026.君と歩いた軌跡
ダムダム、と一定の間隔でボールが床と接して音を立てる。
それを耳にしながら、日誌の上にシャープペンシルを走らせた。
日誌をつけている彼女が彼に付き合っているのか、自主練習に励む彼が彼女に付き合っているのか。
その判断は難しい。
「…よし」
終了、と心の中で呟いて、今日の日誌を見直す。
誤字脱字が無いことを確認した彼女は、それを閉じてシャーペンを片付ける。
その間も、絶えずボールの音が響いていて、時折シュート音が重なった。
帰り支度を終えた彼女が、無言で流川の練習風景を見つめる。
真剣な表情でゴールに向き合う彼は、きっと自分の存在など忘れているだろう。
それが寂しいとは思わなかった。
少なくとも、コート内に入った時は、バスケに集中すべきだと思っている。
彼の集中力は、彼女としては好感を持つものだった。
ふと、考える。
彼との関係は…口で説明するならば、恋人同士なのだろう。
彼女が付き合ってくれないかと問い、色々とあったが、結果としては流川も応じた。
しかし、この制限された関係は、本当に恋仲だと言えるものなのだろうか。
一応は恋人同士なのだが、感情的な部分は宙に浮いているような気分になる。
彼の心が遠い。
「―――おい」
「!…どうしたの?」
「どうしたって…お前がどうした?」
彼女の隣に置いていたタオルを拾い上げた彼は、空いた手で彼女の膝元を指す。
不自然に滑り落ちた日誌が、不満げに体育館の床に転がっていた。
随分深く思考の世界に沈み込んでいたようだ。
「…何でもないの。それより…今日は、終わり?」
「………あぁ。着替えてくる」
何か言いたそうにしているのに、何も言わない。
そのまま部室へと歩いていく彼の背中を見つめながら、彼女は溜め息を吐き出した。
お互いに、言いたいことはあるはずだ。
けれど、どちらもその心の全て明かさず…いや、殆ど隠したまま、ただ時間だけを共有する。

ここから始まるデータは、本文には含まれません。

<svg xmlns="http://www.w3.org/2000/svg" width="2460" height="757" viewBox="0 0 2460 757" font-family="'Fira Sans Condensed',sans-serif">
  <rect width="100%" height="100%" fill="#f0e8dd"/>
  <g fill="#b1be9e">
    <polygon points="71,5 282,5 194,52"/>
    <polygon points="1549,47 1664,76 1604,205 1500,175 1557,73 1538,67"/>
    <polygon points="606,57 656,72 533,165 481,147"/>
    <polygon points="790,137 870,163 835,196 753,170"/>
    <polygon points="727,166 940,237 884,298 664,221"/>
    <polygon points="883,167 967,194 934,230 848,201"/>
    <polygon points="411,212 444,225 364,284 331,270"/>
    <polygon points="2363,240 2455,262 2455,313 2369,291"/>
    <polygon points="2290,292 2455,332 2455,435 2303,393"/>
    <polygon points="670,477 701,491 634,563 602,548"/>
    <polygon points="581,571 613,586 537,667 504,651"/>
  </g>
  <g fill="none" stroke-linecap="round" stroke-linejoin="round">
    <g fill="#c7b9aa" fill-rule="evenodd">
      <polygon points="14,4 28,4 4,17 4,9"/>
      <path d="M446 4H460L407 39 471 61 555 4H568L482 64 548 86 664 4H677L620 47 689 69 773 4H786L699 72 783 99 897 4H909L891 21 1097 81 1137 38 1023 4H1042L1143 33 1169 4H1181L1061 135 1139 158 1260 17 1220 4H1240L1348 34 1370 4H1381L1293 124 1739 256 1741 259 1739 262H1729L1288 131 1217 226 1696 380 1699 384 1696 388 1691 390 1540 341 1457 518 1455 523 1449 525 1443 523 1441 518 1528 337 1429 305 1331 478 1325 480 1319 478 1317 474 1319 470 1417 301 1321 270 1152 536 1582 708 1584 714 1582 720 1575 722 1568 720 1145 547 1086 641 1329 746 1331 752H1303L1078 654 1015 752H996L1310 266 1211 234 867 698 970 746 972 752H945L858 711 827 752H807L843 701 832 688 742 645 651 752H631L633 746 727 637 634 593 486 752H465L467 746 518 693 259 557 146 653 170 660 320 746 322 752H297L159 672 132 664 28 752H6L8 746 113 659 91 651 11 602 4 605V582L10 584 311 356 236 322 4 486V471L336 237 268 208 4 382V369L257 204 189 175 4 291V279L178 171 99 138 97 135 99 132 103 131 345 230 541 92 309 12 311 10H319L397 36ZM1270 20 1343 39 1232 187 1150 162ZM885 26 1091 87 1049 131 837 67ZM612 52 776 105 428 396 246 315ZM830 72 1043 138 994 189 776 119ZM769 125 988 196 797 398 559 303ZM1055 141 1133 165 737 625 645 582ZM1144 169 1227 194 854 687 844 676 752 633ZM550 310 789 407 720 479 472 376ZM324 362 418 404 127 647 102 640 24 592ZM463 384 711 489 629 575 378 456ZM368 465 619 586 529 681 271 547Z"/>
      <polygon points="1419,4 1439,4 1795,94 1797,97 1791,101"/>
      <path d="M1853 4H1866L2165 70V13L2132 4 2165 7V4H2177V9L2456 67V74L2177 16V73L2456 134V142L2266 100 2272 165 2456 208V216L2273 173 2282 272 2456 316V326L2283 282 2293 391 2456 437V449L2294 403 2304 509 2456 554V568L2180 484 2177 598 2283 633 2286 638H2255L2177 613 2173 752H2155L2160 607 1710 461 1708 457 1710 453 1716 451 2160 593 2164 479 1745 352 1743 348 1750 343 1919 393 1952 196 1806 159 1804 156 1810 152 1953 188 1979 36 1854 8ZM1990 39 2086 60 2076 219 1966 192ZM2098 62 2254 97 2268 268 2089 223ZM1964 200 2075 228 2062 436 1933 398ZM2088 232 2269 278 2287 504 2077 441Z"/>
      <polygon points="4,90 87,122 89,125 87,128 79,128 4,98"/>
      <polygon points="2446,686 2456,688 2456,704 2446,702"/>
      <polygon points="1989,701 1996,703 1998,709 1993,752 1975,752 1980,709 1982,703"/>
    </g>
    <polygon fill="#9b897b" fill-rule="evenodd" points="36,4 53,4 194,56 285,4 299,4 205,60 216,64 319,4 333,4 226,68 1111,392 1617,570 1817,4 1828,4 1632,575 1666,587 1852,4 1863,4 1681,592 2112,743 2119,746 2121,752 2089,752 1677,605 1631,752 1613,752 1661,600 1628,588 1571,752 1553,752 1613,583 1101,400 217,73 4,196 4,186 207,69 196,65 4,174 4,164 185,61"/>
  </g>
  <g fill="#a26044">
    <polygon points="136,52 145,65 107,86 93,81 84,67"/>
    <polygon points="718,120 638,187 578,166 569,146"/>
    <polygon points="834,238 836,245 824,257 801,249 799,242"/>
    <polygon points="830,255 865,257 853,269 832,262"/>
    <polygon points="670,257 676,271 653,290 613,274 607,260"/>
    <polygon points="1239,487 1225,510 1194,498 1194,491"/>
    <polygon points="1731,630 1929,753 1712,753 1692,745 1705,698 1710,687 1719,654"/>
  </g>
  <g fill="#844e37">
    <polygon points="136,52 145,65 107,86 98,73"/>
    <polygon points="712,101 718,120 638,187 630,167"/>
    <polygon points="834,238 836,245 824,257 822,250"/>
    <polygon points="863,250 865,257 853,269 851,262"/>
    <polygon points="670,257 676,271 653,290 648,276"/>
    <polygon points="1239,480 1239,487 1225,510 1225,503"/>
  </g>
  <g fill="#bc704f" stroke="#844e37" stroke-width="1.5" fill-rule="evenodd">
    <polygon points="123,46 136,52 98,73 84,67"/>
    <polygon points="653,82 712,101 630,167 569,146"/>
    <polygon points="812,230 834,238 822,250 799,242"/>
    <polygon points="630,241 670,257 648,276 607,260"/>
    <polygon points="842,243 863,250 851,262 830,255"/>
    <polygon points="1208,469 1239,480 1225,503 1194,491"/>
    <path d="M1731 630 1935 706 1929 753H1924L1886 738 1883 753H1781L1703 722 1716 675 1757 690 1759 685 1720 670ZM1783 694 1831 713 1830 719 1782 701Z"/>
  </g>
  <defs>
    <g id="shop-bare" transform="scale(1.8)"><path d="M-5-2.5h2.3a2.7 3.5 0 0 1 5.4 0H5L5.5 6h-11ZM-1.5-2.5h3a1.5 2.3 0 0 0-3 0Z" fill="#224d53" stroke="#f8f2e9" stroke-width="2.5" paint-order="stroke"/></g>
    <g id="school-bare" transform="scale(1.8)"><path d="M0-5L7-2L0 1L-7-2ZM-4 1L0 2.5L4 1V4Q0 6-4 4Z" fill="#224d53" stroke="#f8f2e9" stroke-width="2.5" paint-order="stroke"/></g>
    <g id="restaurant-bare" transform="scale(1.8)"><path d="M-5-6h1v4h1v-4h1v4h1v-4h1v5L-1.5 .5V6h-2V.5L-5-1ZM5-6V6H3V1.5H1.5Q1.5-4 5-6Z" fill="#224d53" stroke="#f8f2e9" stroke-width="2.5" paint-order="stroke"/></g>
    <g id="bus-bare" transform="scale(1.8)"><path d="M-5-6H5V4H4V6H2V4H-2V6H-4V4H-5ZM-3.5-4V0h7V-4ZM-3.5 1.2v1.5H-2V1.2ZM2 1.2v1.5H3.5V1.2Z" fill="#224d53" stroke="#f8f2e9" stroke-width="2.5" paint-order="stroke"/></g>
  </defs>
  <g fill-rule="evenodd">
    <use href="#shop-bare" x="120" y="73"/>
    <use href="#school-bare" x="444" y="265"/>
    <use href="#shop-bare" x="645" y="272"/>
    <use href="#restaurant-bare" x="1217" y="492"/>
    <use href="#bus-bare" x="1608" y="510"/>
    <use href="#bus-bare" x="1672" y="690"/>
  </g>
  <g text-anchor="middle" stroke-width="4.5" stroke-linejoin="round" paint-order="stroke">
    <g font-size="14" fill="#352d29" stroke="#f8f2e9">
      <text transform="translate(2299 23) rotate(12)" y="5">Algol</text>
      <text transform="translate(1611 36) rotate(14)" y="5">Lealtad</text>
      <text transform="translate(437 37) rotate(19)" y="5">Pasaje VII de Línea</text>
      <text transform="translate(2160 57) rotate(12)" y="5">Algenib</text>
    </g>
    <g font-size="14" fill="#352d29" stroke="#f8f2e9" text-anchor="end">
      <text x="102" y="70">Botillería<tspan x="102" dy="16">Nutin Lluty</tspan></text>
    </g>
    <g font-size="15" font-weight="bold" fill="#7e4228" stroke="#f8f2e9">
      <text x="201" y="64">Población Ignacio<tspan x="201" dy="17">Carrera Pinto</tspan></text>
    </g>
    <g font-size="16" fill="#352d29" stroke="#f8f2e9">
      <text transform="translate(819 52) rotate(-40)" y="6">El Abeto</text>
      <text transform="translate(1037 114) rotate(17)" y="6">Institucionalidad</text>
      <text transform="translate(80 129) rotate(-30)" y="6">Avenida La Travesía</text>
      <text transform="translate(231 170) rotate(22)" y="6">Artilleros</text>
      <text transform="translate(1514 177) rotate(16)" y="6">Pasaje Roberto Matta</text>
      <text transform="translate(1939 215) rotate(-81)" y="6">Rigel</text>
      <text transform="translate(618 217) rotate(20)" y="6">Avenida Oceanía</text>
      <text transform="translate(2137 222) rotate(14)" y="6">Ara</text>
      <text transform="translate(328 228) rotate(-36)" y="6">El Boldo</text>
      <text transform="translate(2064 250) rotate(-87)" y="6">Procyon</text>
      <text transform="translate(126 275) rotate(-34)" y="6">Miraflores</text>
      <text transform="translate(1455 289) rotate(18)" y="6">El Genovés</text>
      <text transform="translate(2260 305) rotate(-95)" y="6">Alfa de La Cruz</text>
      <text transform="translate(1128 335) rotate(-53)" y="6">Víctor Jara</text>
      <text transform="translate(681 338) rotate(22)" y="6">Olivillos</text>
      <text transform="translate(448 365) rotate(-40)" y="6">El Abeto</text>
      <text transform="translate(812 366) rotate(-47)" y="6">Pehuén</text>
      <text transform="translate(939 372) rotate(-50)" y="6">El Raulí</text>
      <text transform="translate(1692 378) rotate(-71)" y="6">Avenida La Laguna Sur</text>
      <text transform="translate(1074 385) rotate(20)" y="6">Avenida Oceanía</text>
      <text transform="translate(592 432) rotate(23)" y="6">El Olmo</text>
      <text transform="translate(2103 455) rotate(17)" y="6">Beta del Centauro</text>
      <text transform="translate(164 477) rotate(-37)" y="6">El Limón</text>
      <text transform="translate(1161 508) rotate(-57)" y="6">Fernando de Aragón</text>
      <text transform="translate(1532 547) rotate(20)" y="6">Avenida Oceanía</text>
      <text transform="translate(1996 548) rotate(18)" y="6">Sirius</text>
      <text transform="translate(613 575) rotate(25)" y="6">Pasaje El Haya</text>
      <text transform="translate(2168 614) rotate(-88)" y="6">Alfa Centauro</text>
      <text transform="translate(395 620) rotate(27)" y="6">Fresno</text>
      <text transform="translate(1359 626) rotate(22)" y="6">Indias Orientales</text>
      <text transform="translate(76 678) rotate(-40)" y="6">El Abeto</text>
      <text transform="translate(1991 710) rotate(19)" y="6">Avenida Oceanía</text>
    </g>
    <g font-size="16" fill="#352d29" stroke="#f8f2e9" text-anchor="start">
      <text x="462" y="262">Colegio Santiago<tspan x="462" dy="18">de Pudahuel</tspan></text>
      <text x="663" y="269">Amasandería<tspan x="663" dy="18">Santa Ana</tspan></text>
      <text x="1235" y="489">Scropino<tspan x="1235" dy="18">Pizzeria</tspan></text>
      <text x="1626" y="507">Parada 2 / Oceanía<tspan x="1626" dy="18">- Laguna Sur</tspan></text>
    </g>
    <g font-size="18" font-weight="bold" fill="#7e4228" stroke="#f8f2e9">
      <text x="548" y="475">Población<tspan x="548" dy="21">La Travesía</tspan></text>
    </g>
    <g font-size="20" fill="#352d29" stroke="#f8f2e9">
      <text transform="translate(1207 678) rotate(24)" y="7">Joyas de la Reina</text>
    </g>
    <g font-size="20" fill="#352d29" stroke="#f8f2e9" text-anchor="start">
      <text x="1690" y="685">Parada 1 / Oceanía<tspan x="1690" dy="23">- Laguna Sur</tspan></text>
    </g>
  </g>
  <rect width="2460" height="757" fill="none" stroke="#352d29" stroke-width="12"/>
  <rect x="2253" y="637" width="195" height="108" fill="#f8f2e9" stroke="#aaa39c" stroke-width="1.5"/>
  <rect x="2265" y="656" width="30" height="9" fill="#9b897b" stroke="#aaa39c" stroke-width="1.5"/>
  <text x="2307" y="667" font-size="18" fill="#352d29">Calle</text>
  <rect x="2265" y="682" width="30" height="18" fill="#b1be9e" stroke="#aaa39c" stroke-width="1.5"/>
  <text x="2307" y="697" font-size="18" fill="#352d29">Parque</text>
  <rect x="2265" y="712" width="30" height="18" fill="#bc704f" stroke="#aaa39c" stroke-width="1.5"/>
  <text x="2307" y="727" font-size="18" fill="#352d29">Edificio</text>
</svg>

後半部分だけを見れば、それは自分が望んだことのはずだ。
しかし…人の欲と言うのは、どうして際限がないのだろうか。
近付けば、より深い欲が首を擡げてくる。
こんなはずじゃなかったのに―――そう思う心の片隅で、確かに彼の存在を欲していた。
彼も、自分も、明確な言葉を何一つ告げないから。
だから、余計にそんな事を考えてしまうのだとわかっている。
けれど、止まらない。
「私たちは…どんな関係なんだろうね」
その答えは、彼女自身にもわからなかった。